In light of the increasing awareness of psychologic morbidities after a child’s PICU stay, why have so few interventions been developed and tested for efficacy? The answer is perhaps partly related to the many challenges investigators face in attempting to conduct RCTs of psychosocial interventions in the PICU setting (9). In designing such trials, an interdisciplinary team including, for example, physicians, nurses, and psychologists, can be beneficial; however, managing diverse disciplinary perspectives is not always easy. The resultant experimental methods need to be accepted as scientifically legitimate by all team members. Input from patients and families may also be needed to design interventions that can be implemented without undue family burden and to identify meaningful outcomes.

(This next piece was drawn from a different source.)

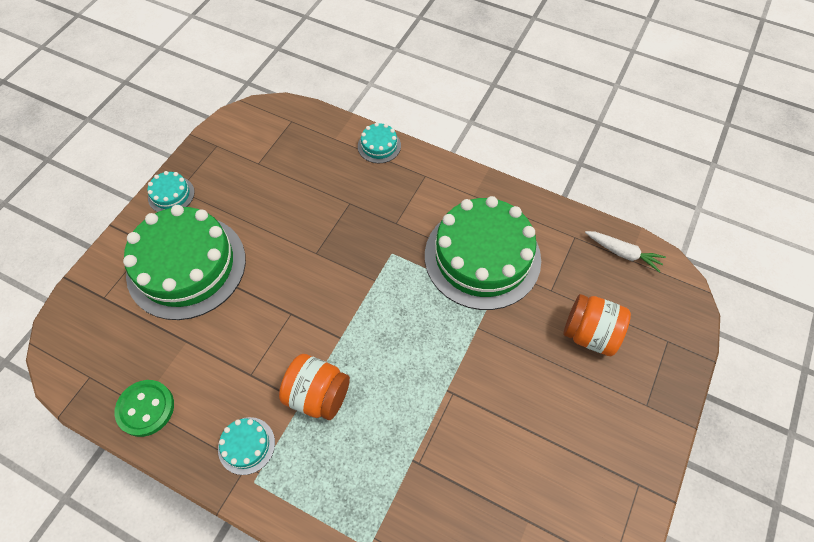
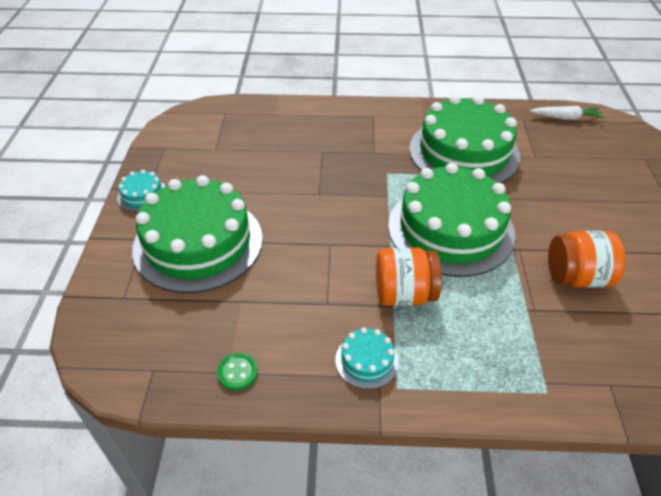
camera: 25 degrees left, 15 degrees down
(146, 408) = (237, 372): green button -> green button, size x0.61
(379, 146) = (318, 108): turquoise cake -> none
(406, 343) = (450, 229): none -> green cake
(589, 334) = (588, 173): orange jar -> orange jar (576, 277)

As demonstrated in Dr. Baker’s review (2), low participation rates are typical of interventional trials aimed at reducing psychologic morbidity in PICUs, and participation is greater among mothers than fathers and among whites than minorities. To adequately recruit subjects with a range of backgrounds, recruitment methods must be developed with gender, culture, and language sensitivity, which increases the cost and complexity of the trial. Patients and families at high risk for psychologic morbidity may show the largest treatment effect in an interventional trial. However, restricting recruitment to those at high risk requires screening of patients and families (typically with self-report measures) during their PICU stay, at a time when many patients and families will be unwilling or unable to participate in screening. Inclusion of all PICU patients and families may waste study resources and dilute findings as many families will adjust without psychologic morbidity.
Randomization of patients and families to psychosocial interventions may itself be problematic. Even if the concept of random assignment is understood and accepted, patients and families may have a preference for one study arm or the other.